_Work request 1_:
Answer these questions using the radioembolization abstract:
(a) Over what period did the patients in the chart review undergo radioembolization?
(b) How many patients underwent repeat mapping and LSF calculation?
(c) How many Tc99m-MAA injections were made into the left hepatic artery?
_Work request 2_:
Using the radioembolization abstract, decide whether each statement agrees with it. Answer yes or no and quote the words that decide it.
(a) Injecting different arterial distributions in the same patient produced a statistically significant difference in LSF.
(b) Most of the patients had metastatic disease.
(c) LSF was calculated only with SPECT imaging.

_Passage for review_:
•••
13th Annual Global Embolization Symposium & Technologies
Purpose : Injection location of Tc99m macroaggregated albumin (Tc99m-MAA) to calculate lung shunt fraction (LSF) prior to radioembolization is variable in recommendation and practice, including whether repeat LSF is necessary for a subsequent contralateral lobe treatment. We compare LSFs from different distributions in the same patient, to evaluate whether repeat mapping and LSF is necessary prior to repeat radioembolization.
Material and Methods : Retrospective chart review of all patients who underwent radioembolization between February 2008 and December 2017 with LSF calculated from Tc99m-MAA injection was performed. LSF was calculated according to standard institutional method via either planar or SPECT imaging. Statistical analysis was performed using Wilcoxon Signed-Rank Test, comparing repeat LSF values from different distributions within the same patient.
Results : Of 289 patients who underwent radioembolization with LSF calculated from Tc99m-MAA injection within the study period, 71 patients underwent repeat mapping and LSF calculation, accounting for 142 mapping procedures. Mean patient age was 60.6 (range 30-89) with 53% male. Tumor types were metastatic disease (65, 87%; most commonly colorectal 29, 40%; melanoma 13, 18%; neuroendocrine 10, 14%) and hepatocellular carcinoma (HCC) (7 patients, 10%). Tc99m-MAA injection locations were: 25 proper hepatic artery, 68 right hepatic artery, 49 left hepatic artery. There was an average LSF of 7.6% (range 0 – 43, +/- 4.9%). When comparing LSF from different distributions in the same patient across all tumor types, Wilcoxon Signed-Rank test with a two- tailed hypothesis demonstrated no statistical significance with a Z-value of -1.6607 and a p-value of 0.0969. Analyzing HCC and metastatic disease separately, there was no statistically significant difference for either group.
Conclusions : No statistical significance difference in LSF was identified by injecting different arterial distributions in the same patient. This supports avoiding repeat LSF calculations and possibly mappings prior to repeat radioembolization in the same patient.
•••
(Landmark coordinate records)
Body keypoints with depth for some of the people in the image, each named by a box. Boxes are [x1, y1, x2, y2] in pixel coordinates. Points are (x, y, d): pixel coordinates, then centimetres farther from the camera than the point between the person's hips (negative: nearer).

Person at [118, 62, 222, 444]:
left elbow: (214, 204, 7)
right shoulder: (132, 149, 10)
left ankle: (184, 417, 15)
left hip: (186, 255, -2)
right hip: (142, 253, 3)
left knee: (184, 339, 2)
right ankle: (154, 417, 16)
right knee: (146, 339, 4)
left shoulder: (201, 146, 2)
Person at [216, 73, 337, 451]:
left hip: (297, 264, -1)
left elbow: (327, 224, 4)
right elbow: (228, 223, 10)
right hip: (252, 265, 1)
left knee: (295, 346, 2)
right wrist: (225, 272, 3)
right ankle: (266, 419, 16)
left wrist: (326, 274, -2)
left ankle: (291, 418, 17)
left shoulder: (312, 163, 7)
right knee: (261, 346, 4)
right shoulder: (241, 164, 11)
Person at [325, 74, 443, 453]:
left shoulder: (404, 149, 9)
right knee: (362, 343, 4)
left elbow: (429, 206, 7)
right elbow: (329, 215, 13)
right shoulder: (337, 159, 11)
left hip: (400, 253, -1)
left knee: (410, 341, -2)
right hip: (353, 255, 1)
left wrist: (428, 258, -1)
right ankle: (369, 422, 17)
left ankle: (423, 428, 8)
•••
_Exercise result 1_:
(a) From February 2008 to December 2017.
(b) 71 patients.
(c) 49.

_Exercise result 2_:
(a) No: "No statistical significance difference in LSF was identified by injecting different arterial distributions in the same patient."
(b) Yes: "Tumor types were metastatic disease (65, 87%"
(c) No: "via either planar or SPECT imaging"